▸ **Material for this exercise**:
------------------------------
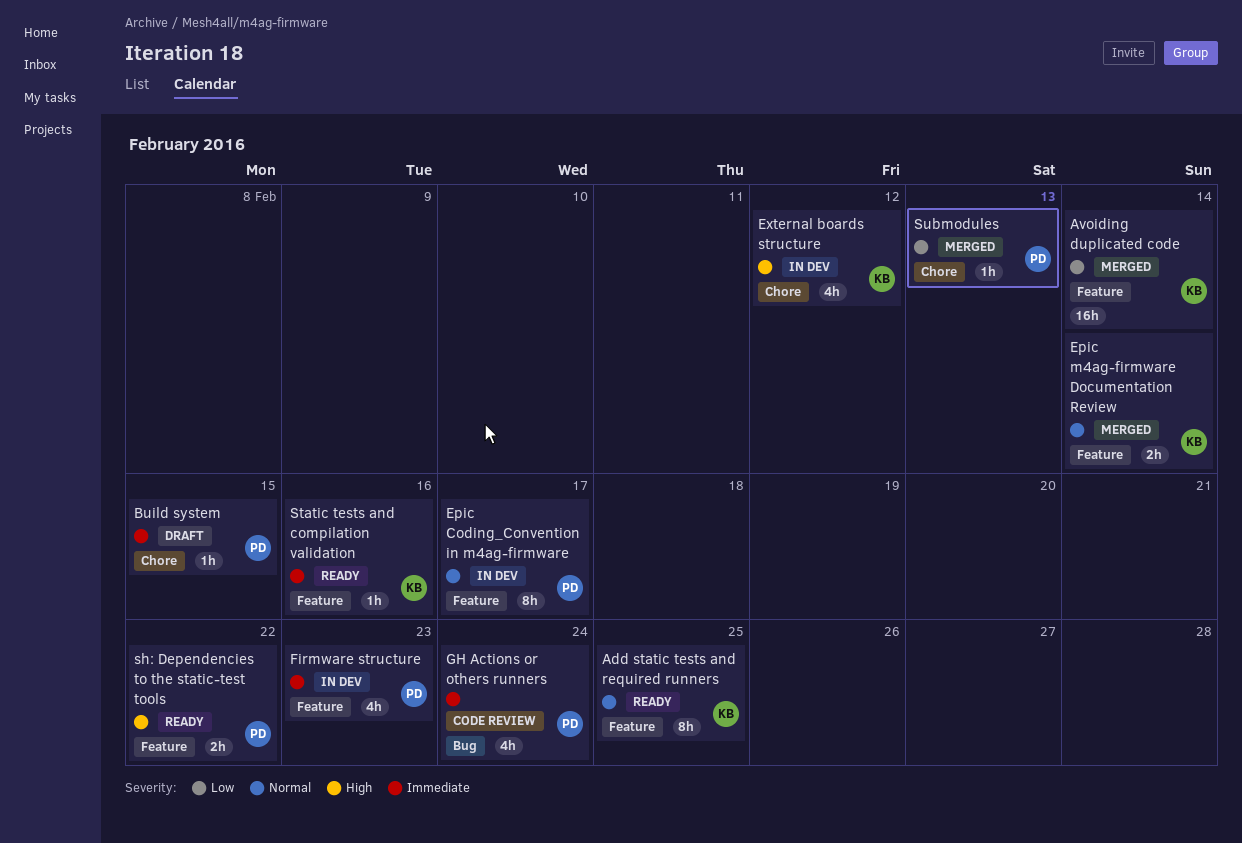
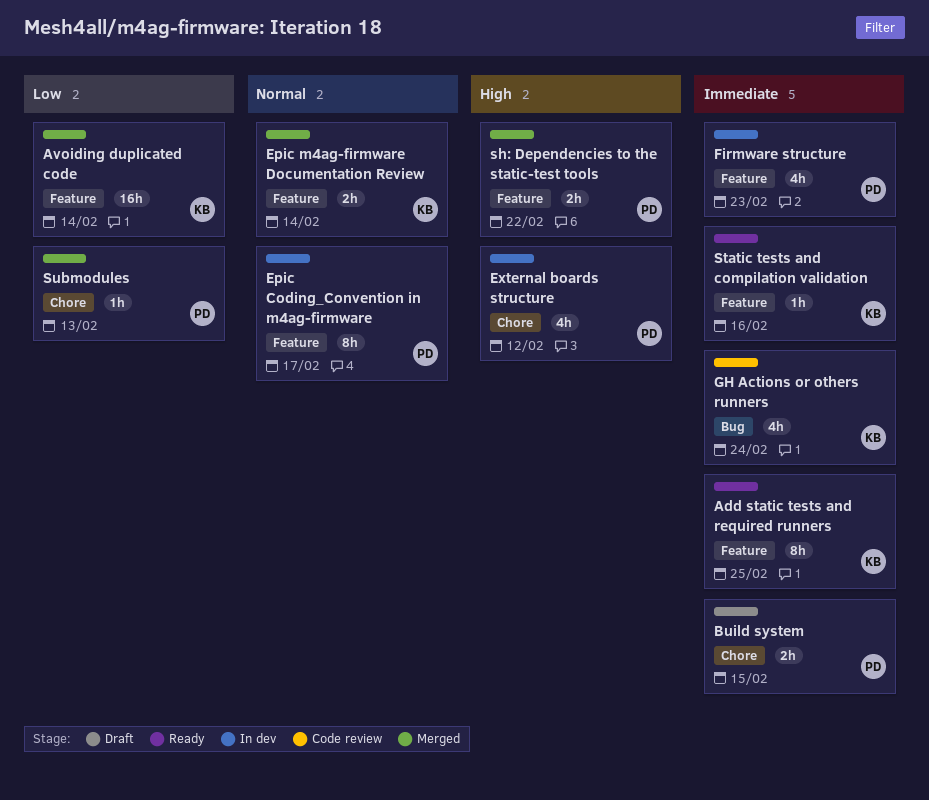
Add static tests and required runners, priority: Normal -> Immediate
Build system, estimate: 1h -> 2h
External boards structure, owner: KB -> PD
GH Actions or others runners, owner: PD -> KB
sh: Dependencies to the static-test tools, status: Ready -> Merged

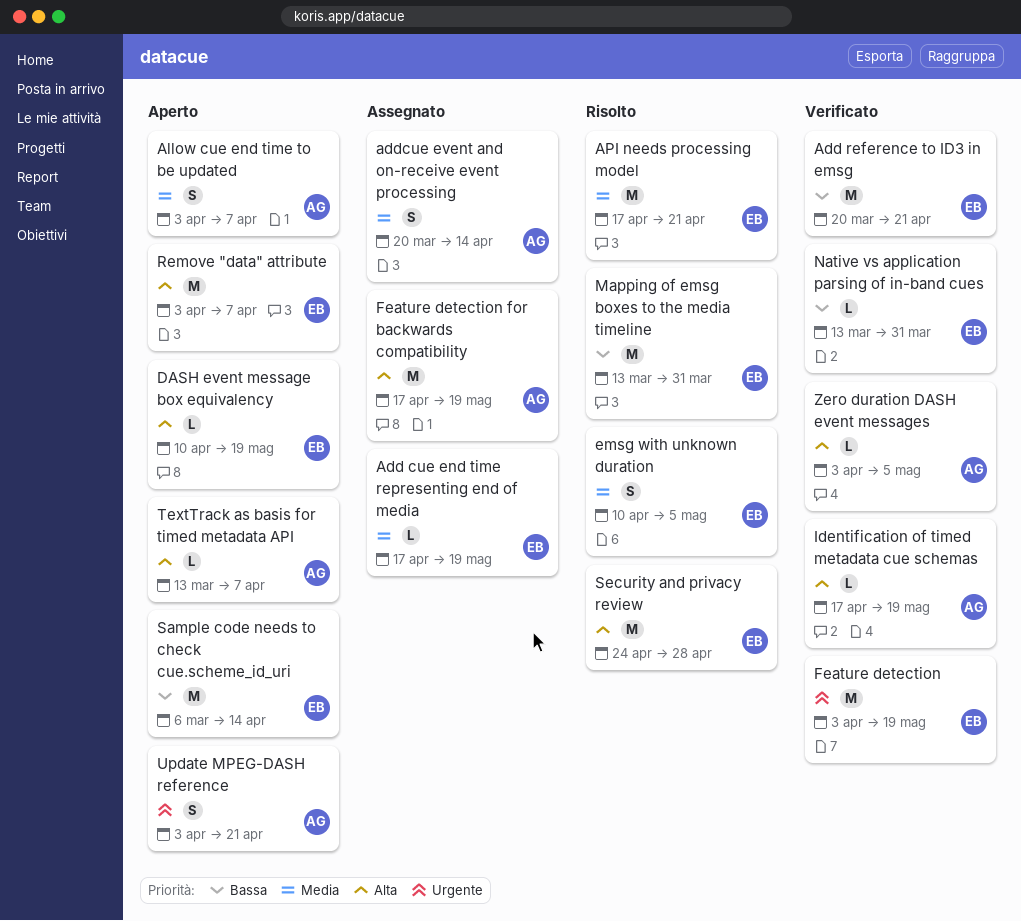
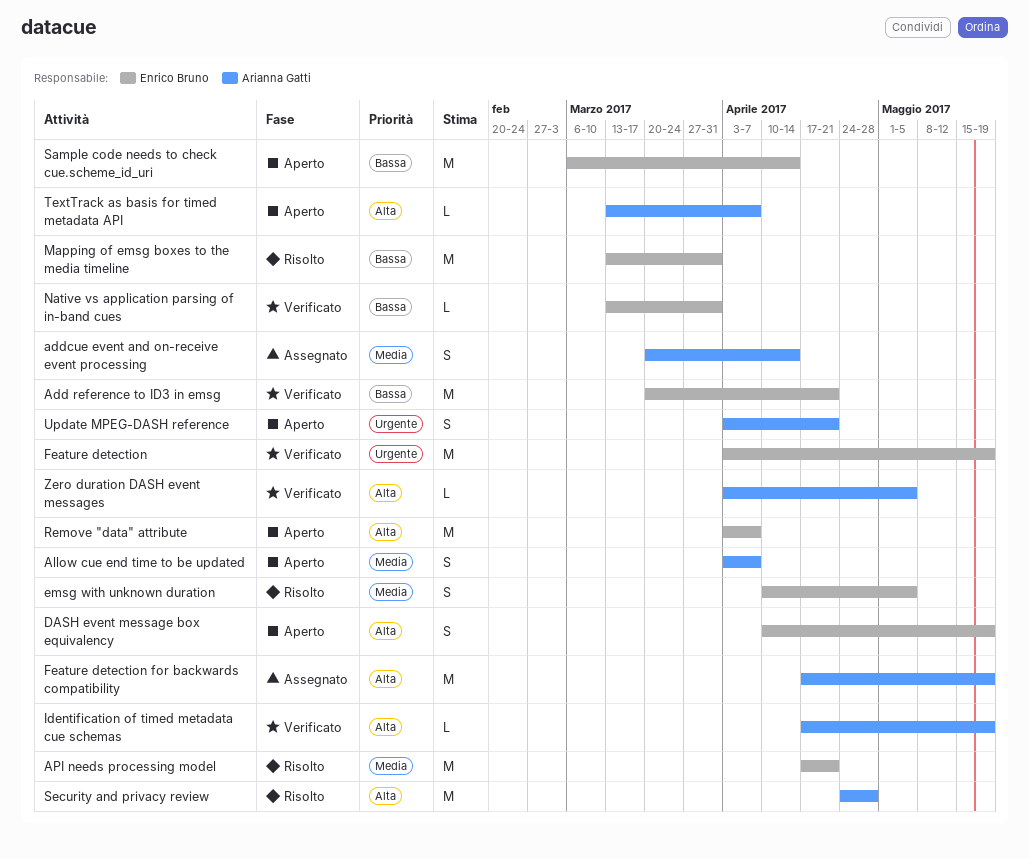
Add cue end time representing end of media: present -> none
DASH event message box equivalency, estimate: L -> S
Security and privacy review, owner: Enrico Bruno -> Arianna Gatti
------------------------------
▸ **What needs to be done**:
The answer must be an exact reproduction of the records, with every picture left out.

▸ **Task solution**:
Add static tests and required runners, priority: Normal -> Immediate
Build system, estimate: 1h -> 2h
External boards structure, owner: KB -> PD
GH Actions or others runners, owner: PD -> KB
sh: Dependencies to the static-test tools, status: Ready -> Merged

Add cue end time representing end of media: present -> none
DASH event message box equivalency, estimate: L -> S
Security and privacy review, owner: Enrico Bruno -> Arianna Gatti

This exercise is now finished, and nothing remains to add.